No Brasil, a Escola sempre foi ligada ao Instituto, principalmente em São Paulo onde o IPP foi anterior, antes mesmo da fundação da EBP. As outras Seções se constituíram no mesmo formato. Isto colocou em questão o ensino que ficou favorecido no Instituto, tirando o fôlego da Escola.

Ao colocar em pauta a pergunta de Miller, “Como está o ensino na EBP?”, percebemos que o ensino tem ficado mais do lado do Instituto, como uma acomodação – no Instituto o ensino, na Escola a transmissão.

É problemático o ensino estar somente do lado dos Institutos. Se a IPA privilegia o laço entre as pessoas, a Escola privilegia a relação com o saber – o que se ensina é saber fazer com aquilo que não se sabe. É da ordem de um ensino que está do lado de uma transmissão com o saber e o fazer da Psicanálise que pressupõe o inconsciente e a transferência. Não dá para ensinar a Psicanálise sem acreditar no inconsciente e na transferência – conceitos de que não temos como abrir mão no ensino da Psicanálise, e quando se ensina Psicanálise, ensina-se da posição de analisante.

Falar na Escola é falar de ensino ao próprio risco; falar em nome próprio é muito mais difícil para quem está começando e isto acaba dificultando para os mais novos cujo saber está cheio de furos.

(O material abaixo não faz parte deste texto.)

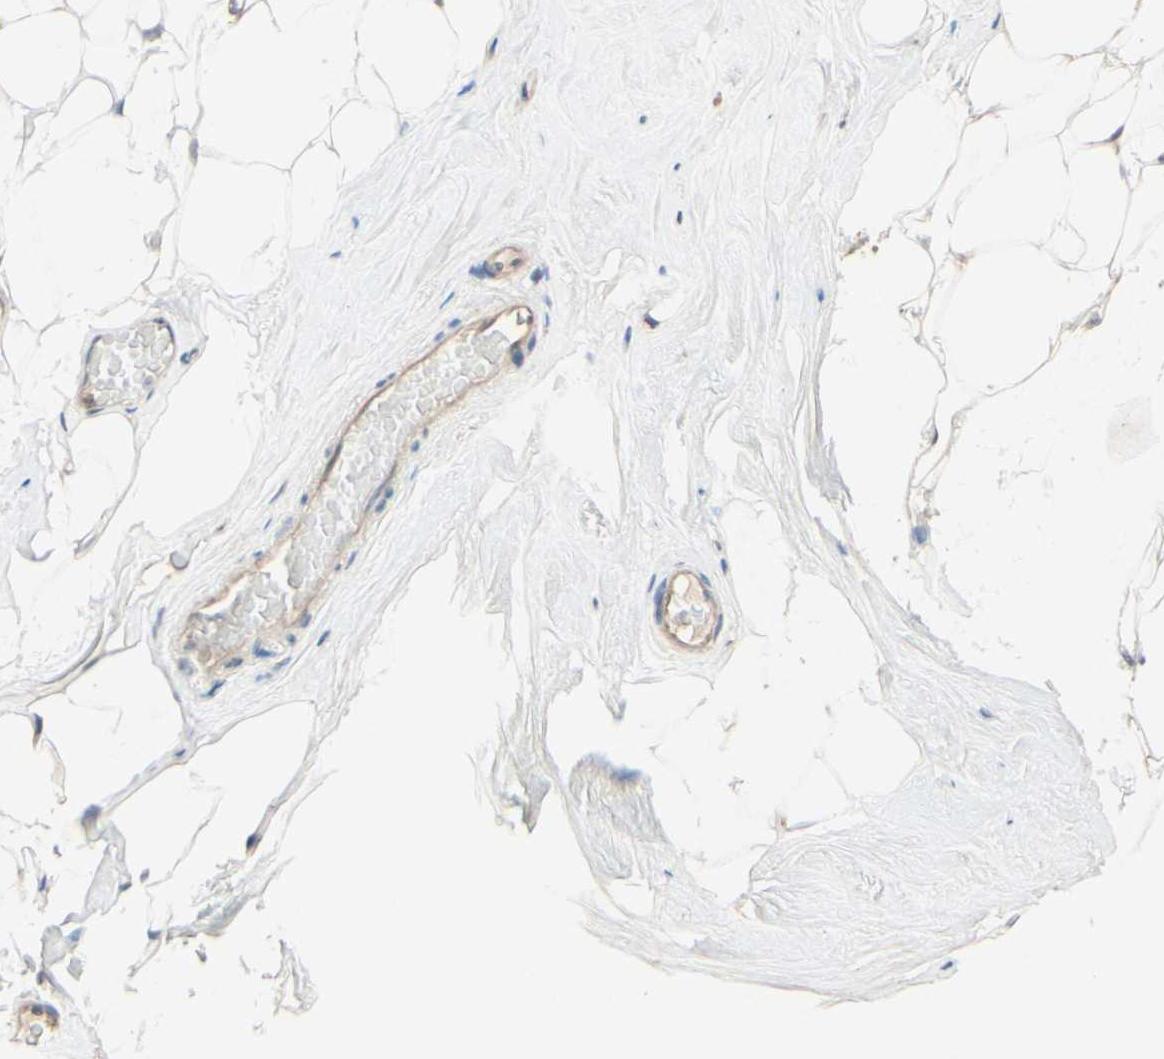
{"staining": {"intensity": "negative", "quantity": "none", "location": "none"}, "tissue": "breast", "cell_type": "Adipocytes", "image_type": "normal", "snomed": [{"axis": "morphology", "description": "Normal tissue, NOS"}, {"axis": "topography", "description": "Breast"}], "caption": "Adipocytes show no significant protein expression in normal breast.", "gene": "SMIM19", "patient": {"sex": "female", "age": 75}}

Por outro lado, supor o ensino como de atribuição do AME, cujo saber suposto é inquestionável, que não precisa ficar pautado num saber exposto, seria supor um ensino da Escola e não é disto que se trata o ensino na Escola.

No Colóquio sobre A Escola de Lacan, Miller situou o conceito de Escola e de passe como partes integrantes do ensino de Lacan. Talvez o mais próximo do ensino na Escola seja o AE e o cartel, as duas bases da Escola de Lacan.

O que constatamos, entretanto, é que os cartéis, embora endereçados à Escola, são, efetivamente, formados no Instituto.

Também os seminários a próprio risco, ou são muito poucos, ou são formados a partir das atividades do Instituto.

Desta forma, como o Instituto pode servir de aguilhão e mobilizar algo na Escola no sentido de se perguntar o que estamos fazendo com a Psicanálise? Como o Instituto pode ser um aguilhão em direção à Escola?

Constatamos que, via de regra, a entrada na Escola ocorre através dos Institutos. Nesse sentido, o Instituto pode ser um aguilhão em direção à Escola, naquilo em que o saber explícito transmite de um saber vivo para os que pretendem a formação.

Destacamos a particularidade de São Paulo que possui três Institutos, o que evidencia uma distinção entre o Instituto e a Escola, o que não acontece nas outras Seções e Institutos, em que ambos estão em maior contiguidade.

No entanto, fica a pergunta: até que ponto esta distinção não é somente imaginária, faltando consistência no que diz respeito à sua função de aguilhão e efetivamente marcando a diferença com a Escola?

Será na diferença dada ao tratamento às manifestações do inconsciente e da transferência no ensino de Lacan onde se encontraria a chance de constituir uma direção deste aguilhão para sair da diferença de serem três Institutos, para efetivamente imprimir uma diferença que suscite a Psicanálise?